If you’d asked me two years ago when I saw the annual swarm of Cranefly I’d have said “August”.
Ask me that same question now and I’ll give you a much longer, complex (and probably much duller) answer than that!
Talking to many Turf Managers, I think as an industry we’re a little caught up in the assumption that these pests have a pretty set and regular flight pattern.
Remember to log your sightings of Craneflies on PestTracker to help us improve our understanding of the flight patterns.
The value of improving our understanding of these pests becomes incredibly important now a more preventative approach is required.

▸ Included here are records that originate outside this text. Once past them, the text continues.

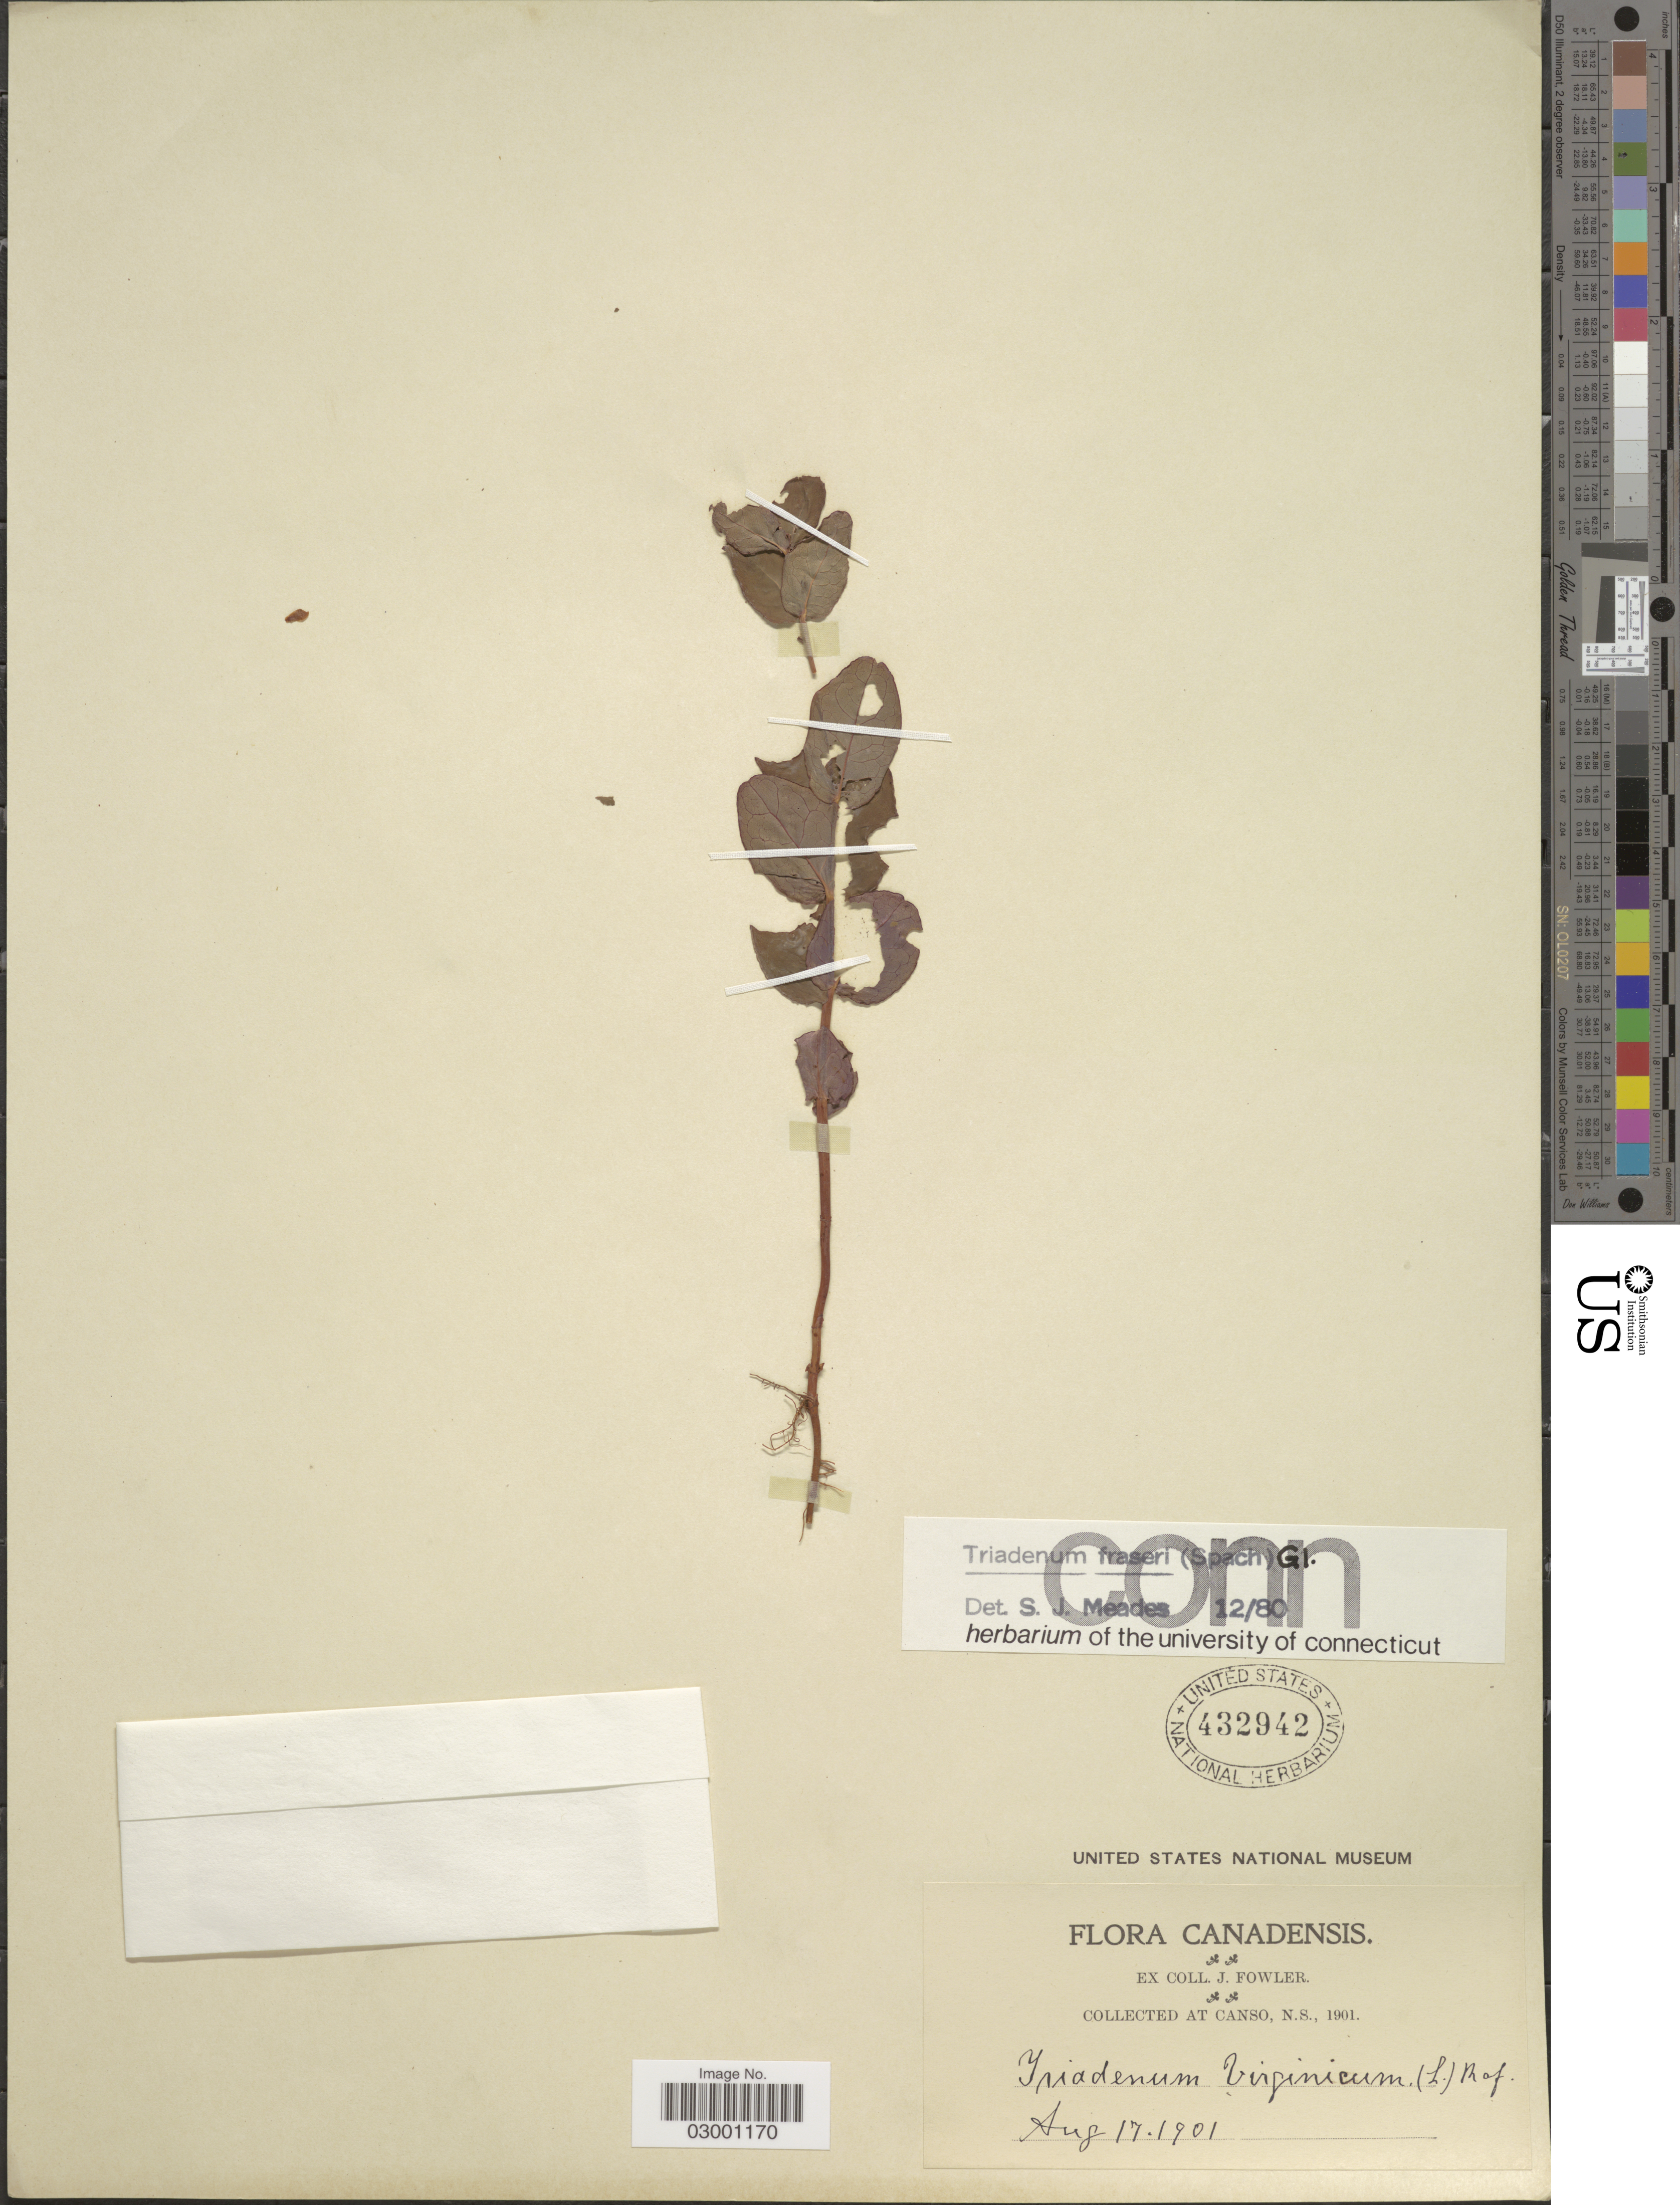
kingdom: Plantae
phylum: Tracheophyta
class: Magnoliopsida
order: Malpighiales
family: Hypericaceae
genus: Hypericum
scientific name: Hypericum fraseri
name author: Steud.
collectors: J. Fowler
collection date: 1901-08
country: Canada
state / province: Nova Scotia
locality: At Canso, N.S.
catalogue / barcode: US 432942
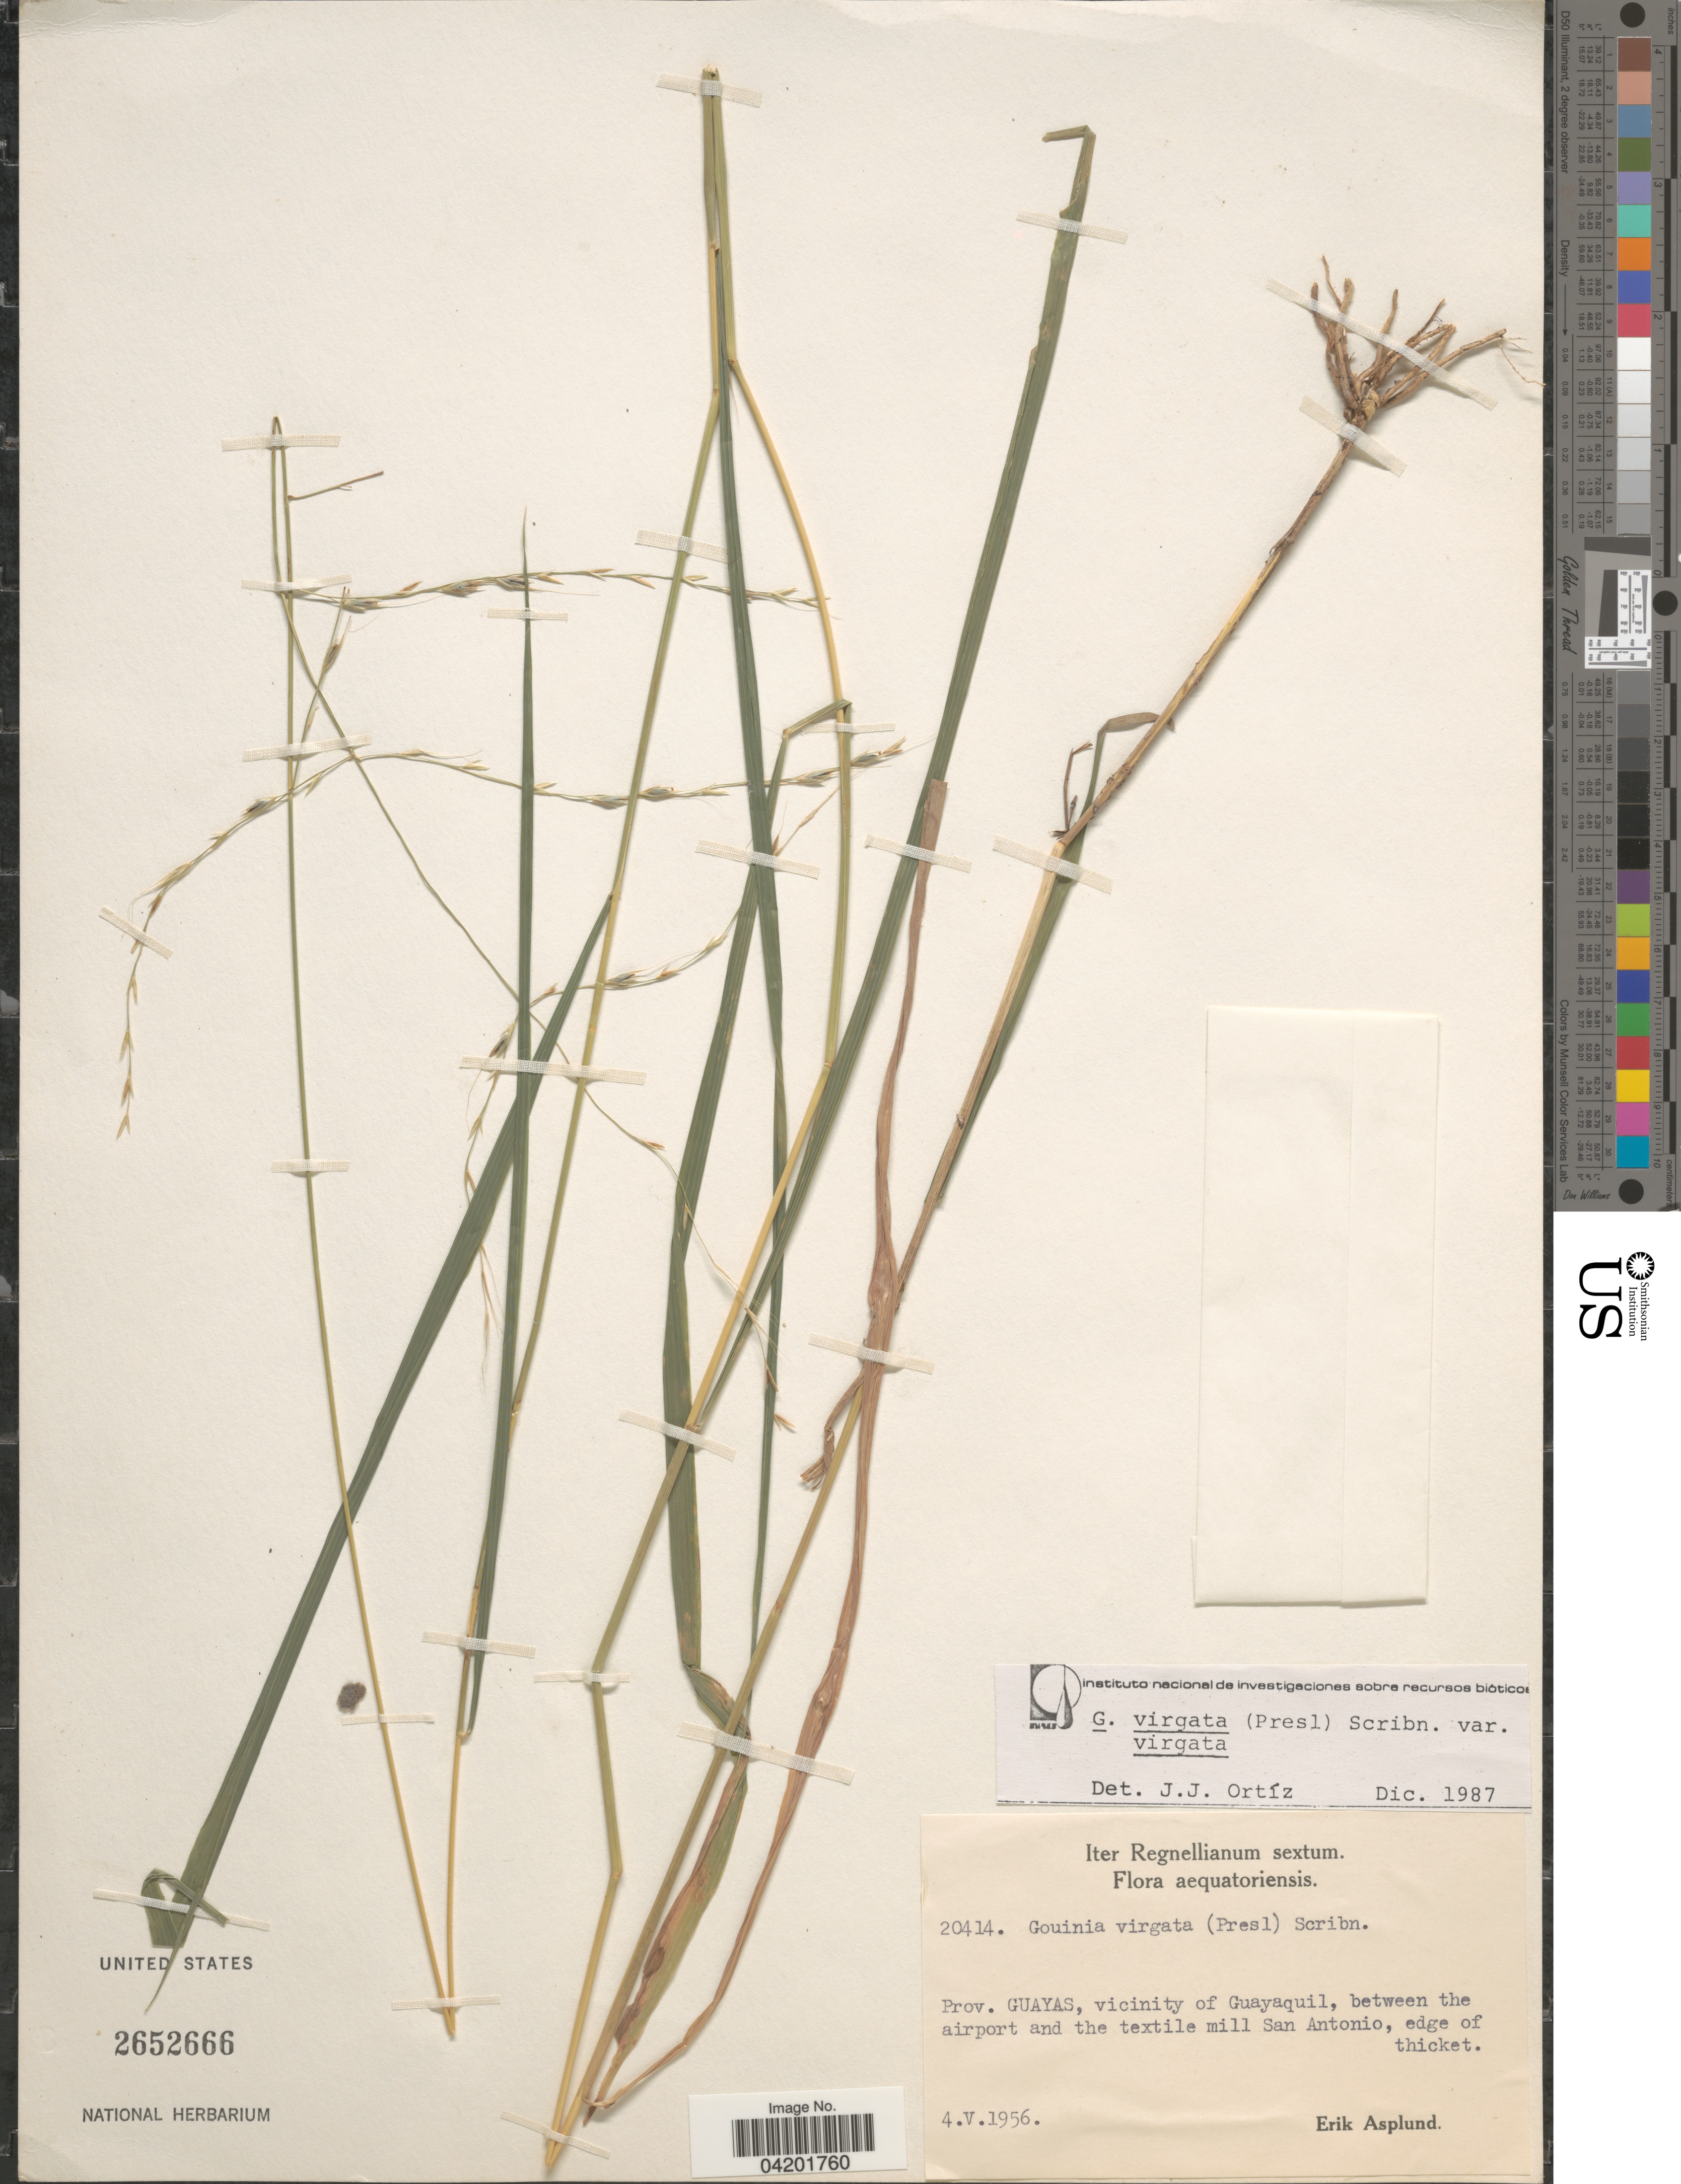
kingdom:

Historically as an industry we relied on high rates of curative chemistry to help manage our turf surfaces against the pressure asserted by these insects.
Whilst spending time this year discussing usage, best practice and looking at success stories with Acelepryn I was amazed to see what wide range of flight patterns there where around the country.
Now while I assume Cranefly swarms in August did take place, but I don’t know of any. Most I saw were between Mid September and the Mid October.
With this large swarm window, timing of Acelepryn needs a little thought. Applying early is great to ensure the product is in the soil profile but applying too early could mean that if the crane fly hatch is month later than expected then the effect of the Acelepryn may be less than optimal.
Remember Acelepryn is under an Emergency Authorisation which means after that date it won’t be available unless another emergency Authorisation or Full Authorisation is granted.
This presents some challenges as some Cranefly will hatch after this date. Our advice in this situation would be to purchase the product and ensure it applied right at the end of the approval (30th September). By this date the cranefly hatch is highly likely to be within the next few weeks so your timing will still give you high levels of control.